By all accounts, Rage is the very definition of "mid".
And honestly? That's not a bad thing.
Rage is one of those games I've been eternally cursed to play the opening hours of over and over again. I always quit at one of two points: a mission or two after you hit Wellspring, the first major hub town, or shortly before that point, when you earn your first car. I never make it to the racing portions of the game, one of the major selling points, nor the much hyped Mutant Bash TV in that time.
Some of this comes down to first impressions. I remember feeling like the world was static, sterile, and non-interactive, and while the shooter portions were engaging, they didn't hold my interesting long enough to continue playing. It also suffered from performance issues and odd bugs which I wasn't - and in some cases, still can't - resolve. Three strikes and you're out, as they say, and thus I put Rage back onto the digital shelf it originally came from.
I'm not sure what possessed me to reinstall it a few days ago. I had been binging on fighting games before that point, and needed a breather after getting comboo'd endlessly in BlazBlue Cross Tag Battle. Searching through my Steam library, I noticed Rage sitting there in my pile of unbeaten games. I remembered it being slower paced than most other FPS games, and it was certainly much slower paced than the fighting games I was being obliterated in.
25 gigs later, and it was installed on the primary NVME of my long in the tooth gaming laptop. Unsurprisingly, my first impressions were wrong! The game was a lot less sterile than I remembered. For example, the hyper emotive animations a lot of the characters and enemies have lends a surreal, theatrical quality to Rage that is missing in other titles. Everything has just the right amount of grime and grit to it as well, which gives the post apoc wasteland you find yourself in just the right amount of character.
What sold me on Rage this time around is how combat feels contrary to other shooters, including Doom 2016, the first post Carmack id FPS. Every battle feels like a desperate struggle against a foe that simply refuses to give up, a foe that always seems one step ahead of you but is still beatable. I can't tell you how many times I thought I had killed a dude, only to find him crawling around behind cover, ready to shoot me. Rage isn't a hard game, far from it, but it certainly tricks you into believing it is.
All that said, Rage is very much a game that is weaker than the sum of its parts. While the world is beautiful to look at, the car combat and racing well handled, and the shooty bits stronger than any previous id game to date, it feels "like a video game" in the worst sense of that phrase. There's not a lot to keep you going other than tenuous plot strands ending in cash which you immediately dump into your car or arsenal, and the racing never quite gels with the on foot portions.

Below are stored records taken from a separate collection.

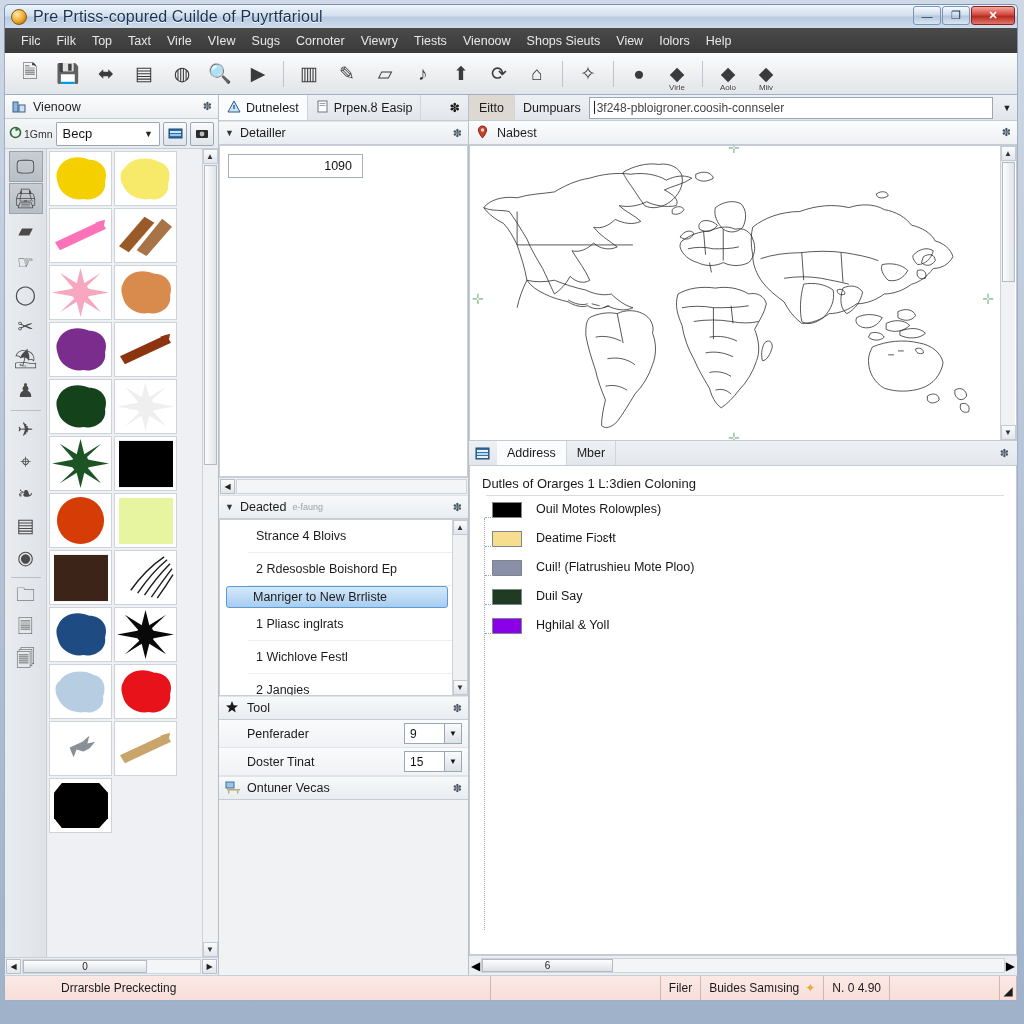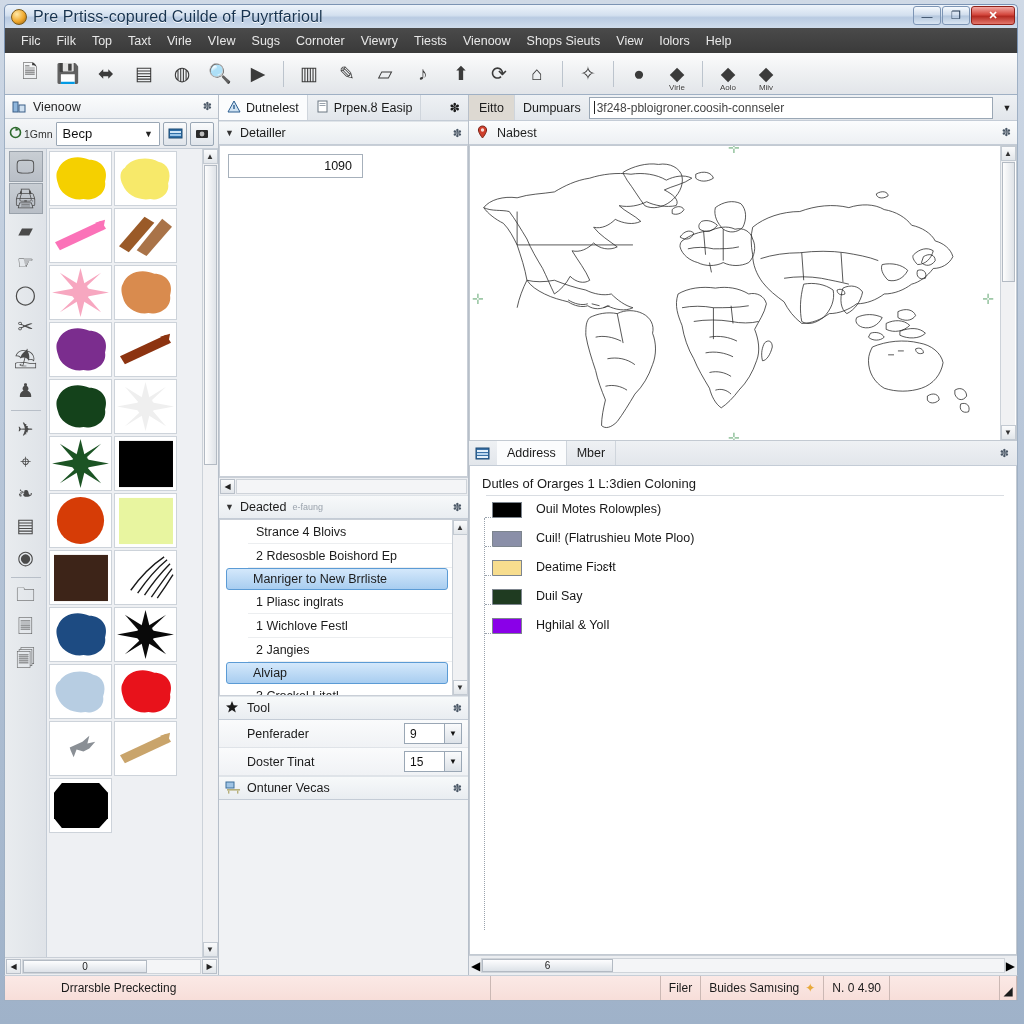--- a/index.html
+++ b/index.html
@@ -206,21 +206,21 @@
     width: 135px; height: 24px; border: 1px solid #a6b0bb; background: #fff;
     display: flex; align-items: center; justify-content: flex-end;
     padding-right: 10px; font-size: 12.5px; color: #111;
   }
   .list-box {
     background: #fff; border: 1px solid #c9cfd7;
     flex: 1; display: flex; overflow: hidden; position: relative;
   }
   .list-inner { flex: 1; padding-left: 28px; }
   .list-row {
-    height: 24px; display: flex; align-items: center;
+    height: 33px; display: flex; align-items: center;
     padding-left: 8px; font-size: 12.5px; color: #1c1c1c;
     border-bottom: 1px solid #eceef0;
   }
   .list-row.sel {
     background: linear-gradient(180deg,#d4e8fb 0%,#a8cdf0 100%);
     border: 1px solid #5b9bd5; border-radius: 3px;
     margin: 0 4px 0 -22px; padding-left: 26px; height: 22px;
   }
   .spin-row {
     height: 28px; display: flex; align-items: center; gap: 6px;
@@ -856,26 +856,26 @@
       <div class="legend-pane">
         <div class="legend-title">Dutles of Orarges 1  L:3dien Coloning</div>
         <div class="legend-rule"></div>
         <div class="legend-tree"></div>
         <div id="legendlist">
             <div class="legend-item">
               <span class="sw" style="background: rgb(0, 0, 0);"></span>
               <span class="legend-lbl">Ouil Motes Rolowples)</span>
             </div>
             <div class="legend-item">
+              <span class="sw" style="background: rgb(247, 221, 142);"></span>
+              <span class="legend-lbl">Deatime Fiɔɛɬt</span>
+            </div>
+            <div class="legend-item">
               <span class="sw" style="background: rgb(138, 143, 168);"></span>
               <span class="legend-lbl">Cuil! (Flatrushieu Mote Ploo)</span>
-            </div>
-            <div class="legend-item">
-              <span class="sw" style="background: rgb(247, 221, 142);"></span>
-              <span class="legend-lbl">Deatime Fiɔɛɬt</span>
             </div>
             <div class="legend-item">
               <span class="sw" style="background: rgb(31, 59, 33);"></span>
               <span class="legend-lbl">Duil Say</span>
             </div>
             <div class="legend-item">
               <span class="sw" style="background: rgb(138, 0, 232);"></span>
               <span class="legend-lbl">Hghilal &amp; YolI</span>
             </div>
           </div>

I realized why I felt like the world was so sterile when I first played it, too: the towns you visit are very much the kind you'd find in a 16-bit RPG, where NPCs only exist to give you quests or useless gossip.
And you know what? That's fine.
"Mid" is often thrown around as meaning a game isn't worth playing or devoid of value, and I feel like that's missing the point. Many modern games try to be so exciting that it feels like virtual euphoria from which you can never escape, which is exhausting. Sometimes what you need isn't something that delivers endless excitement like a fighting game or modern AAA title, but a slower paced experience that gives you something to chill out and vibe to. More importantly, maybe you want that greasy ballpark hotdog that doesn't quite come together instead of a nice steak dinner, and Rage very much delivers the former experience.
That's a lot of silly words to say that Rage 's cool. While it may never be the pinnacle of the genre, I'm enjoying my time with it, so much so that I've found it almost meditative racing around the badlands blowing bandits away with miniguns. If you're looking for a solid if not exceptional game that calls to mind the best parts of titles like Kingpin, Strife, or Powerslide, Rage might be the game for you.